- **Exercise directions**
Write out the lines below as a numbered list, leaving out any blank lines.

- **Recorded data**
──────────────────────────────

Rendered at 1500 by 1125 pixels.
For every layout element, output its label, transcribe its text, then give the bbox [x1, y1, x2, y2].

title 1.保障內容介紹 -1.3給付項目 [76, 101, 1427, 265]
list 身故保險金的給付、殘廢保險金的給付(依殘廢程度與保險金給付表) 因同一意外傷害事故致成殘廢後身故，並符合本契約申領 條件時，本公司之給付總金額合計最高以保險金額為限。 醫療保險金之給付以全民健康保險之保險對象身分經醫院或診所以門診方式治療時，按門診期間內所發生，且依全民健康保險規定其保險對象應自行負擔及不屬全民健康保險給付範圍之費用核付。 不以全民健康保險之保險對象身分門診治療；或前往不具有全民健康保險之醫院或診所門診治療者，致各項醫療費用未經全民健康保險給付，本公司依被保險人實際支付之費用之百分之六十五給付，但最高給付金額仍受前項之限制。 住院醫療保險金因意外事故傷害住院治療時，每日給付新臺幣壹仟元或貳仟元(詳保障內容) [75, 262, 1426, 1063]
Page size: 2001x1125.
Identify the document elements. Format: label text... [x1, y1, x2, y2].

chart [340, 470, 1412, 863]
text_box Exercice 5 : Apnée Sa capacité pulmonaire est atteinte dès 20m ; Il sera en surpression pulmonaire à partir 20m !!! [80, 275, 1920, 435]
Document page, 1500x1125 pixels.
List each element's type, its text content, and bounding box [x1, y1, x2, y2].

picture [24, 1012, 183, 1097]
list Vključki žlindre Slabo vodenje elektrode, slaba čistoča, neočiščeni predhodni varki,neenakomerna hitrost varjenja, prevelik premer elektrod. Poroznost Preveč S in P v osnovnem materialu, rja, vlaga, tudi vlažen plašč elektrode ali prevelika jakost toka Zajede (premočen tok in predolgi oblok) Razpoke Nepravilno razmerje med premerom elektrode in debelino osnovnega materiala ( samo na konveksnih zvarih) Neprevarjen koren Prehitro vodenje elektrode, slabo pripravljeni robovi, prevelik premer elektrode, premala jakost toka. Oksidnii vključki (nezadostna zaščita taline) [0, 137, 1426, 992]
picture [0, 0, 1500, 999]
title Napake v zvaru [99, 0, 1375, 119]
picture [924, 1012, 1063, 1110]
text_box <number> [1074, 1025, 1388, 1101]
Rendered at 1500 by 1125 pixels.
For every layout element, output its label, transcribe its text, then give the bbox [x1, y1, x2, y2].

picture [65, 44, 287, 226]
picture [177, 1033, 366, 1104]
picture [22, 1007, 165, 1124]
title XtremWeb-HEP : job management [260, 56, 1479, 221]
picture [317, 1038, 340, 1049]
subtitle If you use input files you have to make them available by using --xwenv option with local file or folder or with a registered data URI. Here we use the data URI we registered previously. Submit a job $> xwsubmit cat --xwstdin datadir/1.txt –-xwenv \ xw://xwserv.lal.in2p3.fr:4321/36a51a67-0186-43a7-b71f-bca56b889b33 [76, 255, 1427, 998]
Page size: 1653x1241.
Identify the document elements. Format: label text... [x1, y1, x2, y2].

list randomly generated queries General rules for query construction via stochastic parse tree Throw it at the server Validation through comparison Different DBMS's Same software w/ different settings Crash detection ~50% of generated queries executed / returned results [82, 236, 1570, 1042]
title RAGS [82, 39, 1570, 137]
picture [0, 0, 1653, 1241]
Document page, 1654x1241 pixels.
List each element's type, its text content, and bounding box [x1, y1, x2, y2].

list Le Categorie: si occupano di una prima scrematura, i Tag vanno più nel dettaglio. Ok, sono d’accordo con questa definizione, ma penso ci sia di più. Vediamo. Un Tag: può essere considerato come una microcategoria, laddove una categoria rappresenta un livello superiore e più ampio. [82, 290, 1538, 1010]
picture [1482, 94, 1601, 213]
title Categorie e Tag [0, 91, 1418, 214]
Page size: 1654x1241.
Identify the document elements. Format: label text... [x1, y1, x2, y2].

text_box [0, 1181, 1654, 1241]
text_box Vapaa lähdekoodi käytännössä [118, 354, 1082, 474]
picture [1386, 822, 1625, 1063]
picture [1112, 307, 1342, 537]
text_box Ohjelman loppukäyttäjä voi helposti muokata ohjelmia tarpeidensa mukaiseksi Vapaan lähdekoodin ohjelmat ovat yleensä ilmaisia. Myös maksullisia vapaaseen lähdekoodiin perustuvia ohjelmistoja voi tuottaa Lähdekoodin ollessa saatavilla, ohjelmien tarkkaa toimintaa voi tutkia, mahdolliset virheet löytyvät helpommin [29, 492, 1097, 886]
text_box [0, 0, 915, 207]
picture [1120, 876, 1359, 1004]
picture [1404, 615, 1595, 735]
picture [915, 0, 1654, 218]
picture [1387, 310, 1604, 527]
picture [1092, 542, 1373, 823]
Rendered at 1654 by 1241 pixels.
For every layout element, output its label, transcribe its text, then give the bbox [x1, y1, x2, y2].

──────────────────────────────

- **Answer for this exercise**
1. Rendered at 1500 by 1125 pixels.
2. For every layout element, output its label, transcribe its text, then give the bbox [x1, y1, x2, y2].
3. title 1.保障內容介紹 -1.3給付項目 [76, 101, 1427, 265]
4. list 身故保險金的給付、殘廢保險金的給付(依殘廢程度與保險金給付表) 因同一意外傷害事故致成殘廢後身故，並符合本契約申領 條件時，本公司之給付總金額合計最高以保險金額為限。 醫療保險金之給付以全民健康保險之保險對象身分經醫院或診所以門診方式治療時，按門診期間內所發生，且依全民健康保險規定其保險對象應自行負擔及不屬全民健康保險給付範圍之費用核付。 不以全民健康保險之保險對象身分門診治療；或前往不具有全民健康保險之醫院或診所門診治療者，致各項醫療費用未經全民健康保險給付，本公司依被保險人實際支付之費用之百分之六十五給付，但最高給付金額仍受前項之限制。 住院醫療保險金因意外事故傷害住院治療時，每日給付新臺幣壹仟元或貳仟元(詳保障內容) [75, 262, 1426, 1063]
5. Page size: 2001x1125.
6. Identify the document elements. Format: label text... [x1, y1, x2, y2].
7. chart [340, 470, 1412, 863]
8. text_box Exercice 5 : Apnée Sa capacité pulmonaire est atteinte dès 20m ; Il sera en surpression pulmonaire à partir 20m !!! [80, 275, 1920, 435]
9. Document page, 1500x1125 pixels.
10. List each element's type, its text content, and bounding box [x1, y1, x2, y2].
11. picture [24, 1012, 183, 1097]
12. list Vključki žlindre Slabo vodenje elektrode, slaba čistoča, neočiščeni predhodni varki,neenakomerna hitrost varjenja, prevelik premer elektrod. Poroznost Preveč S in P v osnovnem materialu, rja, vlaga, tudi vlažen plašč elektrode ali prevelika jakost toka Zajede (premočen tok in predolgi oblok) Razpoke Nepravilno razmerje med premerom elektrode in debelino osnovnega materiala ( samo na konveksnih zvarih) Neprevarjen koren Prehitro vodenje elektrode, slabo pripravljeni robovi, prevelik premer elektrode, premala jakost toka. Oksidnii vključki (nezadostna zaščita taline) [0, 137, 1426, 992]
13. picture [0, 0, 1500, 999]
14. title Napake v zvaru [99, 0, 1375, 119]
15. picture [924, 1012, 1063, 1110]
16. text_box <number> [1074, 1025, 1388, 1101]
17. Rendered at 1500 by 1125 pixels.
18. For every layout element, output its label, transcribe its text, then give the bbox [x1, y1, x2, y2].
19. picture [65, 44, 287, 226]
20. picture [177, 1033, 366, 1104]
21. picture [22, 1007, 165, 1124]
22. title XtremWeb-HEP : job management [260, 56, 1479, 221]
23. picture [317, 1038, 340, 1049]
24. subtitle If you use input files you have to make them available by using --xwenv option with local file or folder or with a registered data URI. Here we use the data URI we registered previously. Submit a job $> xwsubmit cat --xwstdin datadir/1.txt –-xwenv \ xw://xwserv.lal.in2p3.fr:4321/36a51a67-0186-43a7-b71f-bca56b889b33 [76, 255, 1427, 998]
25. Page size: 1653x1241.
26. Identify the document elements. Format: label text... [x1, y1, x2, y2].
27. list randomly generated queries General rules for query construction via stochastic parse tree Throw it at the server Validation through comparison Different DBMS's Same software w/ different settings Crash detection ~50% of generated queries executed / returned results [82, 236, 1570, 1042]
28. title RAGS [82, 39, 1570, 137]
29. picture [0, 0, 1653, 1241]
30. Document page, 1654x1241 pixels.
31. List each element's type, its text content, and bounding box [x1, y1, x2, y2].
32. list Le Categorie: si occupano di una prima scrematura, i Tag vanno più nel dettaglio. Ok, sono d’accordo con questa definizione, ma penso ci sia di più. Vediamo. Un Tag: può essere considerato come una microcategoria, laddove una categoria rappresenta un livello superiore e più ampio. [82, 290, 1538, 1010]
33. picture [1482, 94, 1601, 213]
34. title Categorie e Tag [0, 91, 1418, 214]
35. Page size: 1654x1241.
36. Identify the document elements. Format: label text... [x1, y1, x2, y2].
37. text_box [0, 1181, 1654, 1241]
38. text_box Vapaa lähdekoodi käytännössä [118, 354, 1082, 474]
39. picture [1386, 822, 1625, 1063]
40. picture [1112, 307, 1342, 537]
41. text_box Ohjelman loppukäyttäjä voi helposti muokata ohjelmia tarpeidensa mukaiseksi Vapaan lähdekoodin ohjelmat ovat yleensä ilmaisia. Myös maksullisia vapaaseen lähdekoodiin perustuvia ohjelmistoja voi tuottaa Lähdekoodin ollessa saatavilla, ohjelmien tarkkaa toimintaa voi tutkia, mahdolliset virheet löytyvät helpommin [29, 492, 1097, 886]
42. text_box [0, 0, 915, 207]
43. picture [1120, 876, 1359, 1004]
44. picture [1404, 615, 1595, 735]
45. picture [915, 0, 1654, 218]
46. picture [1387, 310, 1604, 527]
47. picture [1092, 542, 1373, 823]
48. Rendered at 1654 by 1241 pixels.
49. For every layout element, output its label, transcribe its text, then give the bbox [x1, y1, x2, y2].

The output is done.